NAACP Prison Branch 4097 at Jefferson City Correctional Center along with the undersigned would like to bring to light changes needed within the sentencing guidelines in the state of Missouri. We would like it to be taken into consideration that currently many offenders are subject to serving at least 85% of their sentences. Offenders under this category can include violent offenders, first-time adolescent offenders as well as seasoned criminals. This mandatory minimum or the “85% law,” as it referred to within the Department of Corrections and others throughout the Legal Community currently gives no consideration to a person’s actions within the prison setting.
In the state of Missouri our prisons are called Correctional Facilities and are supposed to be geared toward helping offenders rehabilitate and become productive members of our society. Often, this is not the case. Forcing longer time within the institutional setting not only has the potential to destroy families, cause irreparable psychological damage to offenders, but it also makes it harder for an offender to readjust to the society from which he or she was taken.
With this current mandatory minimum in place, there is no consideration placed upon the individual positive steps offenders elect to take which have prepared them for release and rehabilitated them to a point where they are no longer a threat to society. Continuing to house them within our prison system is a costly waste of our tax payer dollars. Whereas, releasing offenders who are ready to go back into society, adds to the state of Missouri’s tax revenue by placing people back in the work force, and in a position of being able to care for themselves and their families. This would create more specialized jobs within the Department of Corrections in order to help train offenders in life and job-skills which will benefit their successful transition, and potential monies for federal grants to help offenders stay employed, off the streets, and contributing to society.
It is a given that the longer the one is locked away, being told what to do and when to do it, the harder it will be to make a smooth and successful adjustment back into society, thereby increasing the risk of recidivism.
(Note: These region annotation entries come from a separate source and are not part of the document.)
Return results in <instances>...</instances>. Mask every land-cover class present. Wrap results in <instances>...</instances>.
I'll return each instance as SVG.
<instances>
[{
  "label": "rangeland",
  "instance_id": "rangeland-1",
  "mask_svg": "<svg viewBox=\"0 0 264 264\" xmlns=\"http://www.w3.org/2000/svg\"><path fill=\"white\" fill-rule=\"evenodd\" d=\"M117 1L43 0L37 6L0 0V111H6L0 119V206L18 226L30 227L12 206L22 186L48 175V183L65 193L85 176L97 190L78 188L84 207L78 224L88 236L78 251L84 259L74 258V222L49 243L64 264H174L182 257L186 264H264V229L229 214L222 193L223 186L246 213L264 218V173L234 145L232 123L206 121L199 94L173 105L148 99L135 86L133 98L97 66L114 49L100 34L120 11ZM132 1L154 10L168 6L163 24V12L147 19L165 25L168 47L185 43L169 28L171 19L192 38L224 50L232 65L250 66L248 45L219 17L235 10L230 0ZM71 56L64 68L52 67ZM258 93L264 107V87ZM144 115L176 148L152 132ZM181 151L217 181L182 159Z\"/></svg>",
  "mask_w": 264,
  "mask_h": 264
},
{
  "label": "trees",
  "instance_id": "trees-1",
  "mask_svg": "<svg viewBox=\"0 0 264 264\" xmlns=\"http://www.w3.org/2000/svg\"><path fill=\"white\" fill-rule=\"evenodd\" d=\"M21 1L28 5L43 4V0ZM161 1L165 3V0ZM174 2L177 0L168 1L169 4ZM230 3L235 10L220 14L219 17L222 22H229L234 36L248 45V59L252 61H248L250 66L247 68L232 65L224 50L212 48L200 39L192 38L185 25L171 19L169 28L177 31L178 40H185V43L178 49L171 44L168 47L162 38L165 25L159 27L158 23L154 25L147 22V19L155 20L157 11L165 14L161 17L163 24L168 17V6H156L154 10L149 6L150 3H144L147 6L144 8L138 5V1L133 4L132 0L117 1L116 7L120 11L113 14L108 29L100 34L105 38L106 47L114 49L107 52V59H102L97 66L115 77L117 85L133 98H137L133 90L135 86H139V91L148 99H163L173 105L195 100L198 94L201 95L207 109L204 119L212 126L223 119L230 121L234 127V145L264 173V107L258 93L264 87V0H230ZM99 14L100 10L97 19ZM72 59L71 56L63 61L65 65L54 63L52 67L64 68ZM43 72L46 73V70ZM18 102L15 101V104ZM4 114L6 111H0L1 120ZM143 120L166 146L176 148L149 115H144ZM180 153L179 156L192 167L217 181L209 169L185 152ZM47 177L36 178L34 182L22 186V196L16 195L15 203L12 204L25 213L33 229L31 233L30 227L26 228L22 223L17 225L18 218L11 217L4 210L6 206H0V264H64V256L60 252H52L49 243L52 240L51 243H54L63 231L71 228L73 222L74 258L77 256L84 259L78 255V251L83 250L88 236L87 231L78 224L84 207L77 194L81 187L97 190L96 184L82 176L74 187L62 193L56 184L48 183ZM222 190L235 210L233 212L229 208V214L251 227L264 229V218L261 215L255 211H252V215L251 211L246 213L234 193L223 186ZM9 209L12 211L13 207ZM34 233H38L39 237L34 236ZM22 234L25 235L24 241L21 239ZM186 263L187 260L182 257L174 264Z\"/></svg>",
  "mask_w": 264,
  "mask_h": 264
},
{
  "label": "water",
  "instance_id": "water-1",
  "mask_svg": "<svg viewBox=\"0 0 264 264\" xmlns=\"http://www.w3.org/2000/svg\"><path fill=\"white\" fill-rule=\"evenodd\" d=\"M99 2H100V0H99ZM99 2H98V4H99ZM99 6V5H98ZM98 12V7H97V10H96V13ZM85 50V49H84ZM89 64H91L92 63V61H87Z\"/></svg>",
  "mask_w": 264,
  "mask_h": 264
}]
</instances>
With a reduction of mandatory minimum sentencing we are allowing for offenders to be well supervised for longer periods of time while out in the community right after incarceration—a time when help and support are most needed.
Incarceration is meant to be a measure of accountability for those who violate state laws. However, due to current laws prisons have become little more than warehouses of people with an expiration date. Yet, we as a society desire to spend less of our tax payer dollars on housing inmates. Simply put, the longer the sentence one is given, the more you pay to keep them institutionalized, and the greater the risk of a return to the Department of Corrections.
While it is understood that there is no way in which to make up for the loss of a loved one, or serious harm brought upon one’s person by crime, it should also be understood that offenders are punished for the crimes they committed at the time they were sentenced. Under our current laws, offenders are required to serve 85% of their sentence before they can even see the Parole Board, and then are often denied parole on the basis of the seriousness of their crime—something which will never change.
Under the 85% law, there is no basis for assessing whether or not an offender has made progress and is ready to re-enter society. Parole Boards have been stripped of their power to take into consideration all progress, good behavior, and growth that has been achieved under the Department of Corrections intense institutional supervision. Allowing for a reduction in mandatory minimums will restore power to the Parole board and allow offenders to be assessed as the individuals that they are, rather than on class, number, crime type, or any other type of simplistic, generalized guideline.
Addendum: There are many ongoing efforts to modify laws for non-violent and/or drug offenders. This proposal specifically targets violent and dangerous offenders subject to the 85% law. This proposal also is specific to those who maintain exemplary behavior and are meeting all program requirements while in the institution.